Memory copy/set async to kernel execution in different stream

TrailingStop · December 15, 2022, 6:04am

Hi,

I have a question regarding ‘async’ in cuMemcpyHtoDAsync and cuMemsetD8Async. From my understanding it means async with regards to the host CPU - but also include the kernel execution in a different stream.
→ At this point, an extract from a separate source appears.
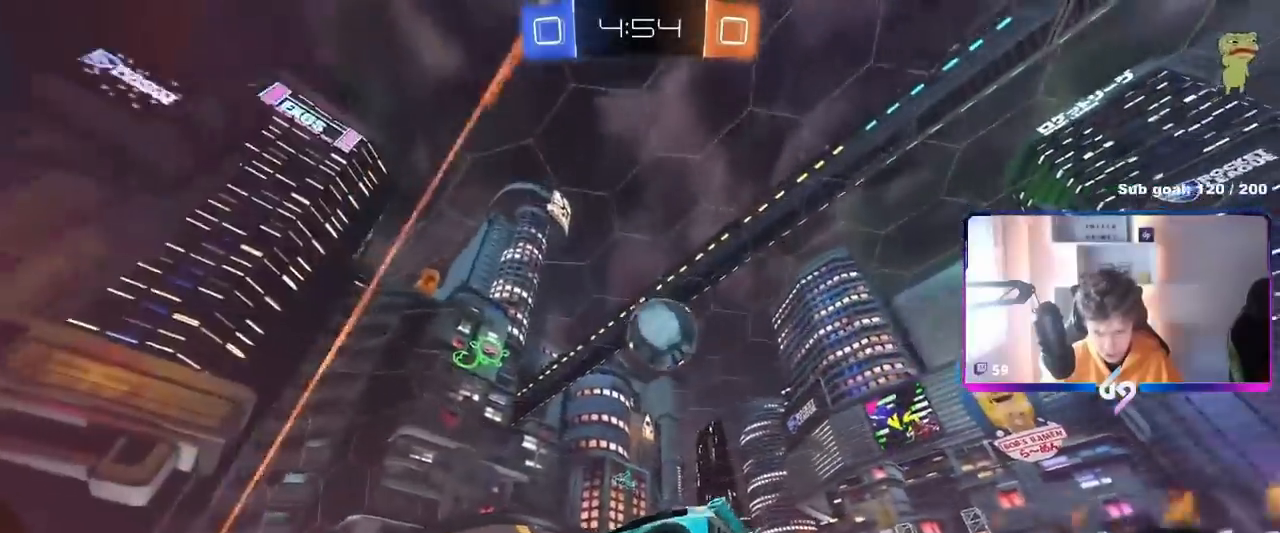
{"keys": [], "mouse": ["left"], "mouse_move": "still", "events": [[134, "mouse_left", "up"], [184, "d", "up"], [284, "d", "down"], [367, "d", "up"], [417, "mouse_left", "down"], [467, "w", "up"]]}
Here is an article of what I was hoping to get:

How to Overlap Data Transfers in CUDA C/C++ | NVIDIA Technical Blog

For my test I use a RTX 3060 on Windows 11 with VS2022 17.4.3 and cuda 12.0.

I use a dingle context for the application that I request with:
cuDevicePrimaryCtxRetain(&ctx, dev);

and release with:
cuDevicePrimaryCtxRelease(dev);

Whenever one of the threads in my application needs access to the GPU it first calls:
cuCtxPushCurrent(ctx);

then does the required cuda stuff and restore the old context with:
cuCtxPopCurrent(&ctx);

For each strem in my application I create a new stream handle with the StreamCreate function - I never use the default stream to avoid any issues with the async executions:
l_cuKernelError = cuStreamCreate( &l_iStreamInfo.cudaStream, CU_STREAM_NON_BLOCKING );

I need two memory blocks to execute the kernel. One is for readonly information, the other one is for the result of the kernel execution.

in the device code I define both memory blocks like this:

#define CUDA_STREAMS 2

device constant CUDA_KERNEL_INFO dev_CudaKernelInfo[CUDA_STREAMS];
device CUDA_RESULT_INFO dev_CudaResultInfo[CUDA_STREAMS];

Form what I understood from this ( CUDA Runtime API :: CUDA Toolkit Documentation (nvidia.com)) I need to allocated ‘pinned’ memory to enable async behavior.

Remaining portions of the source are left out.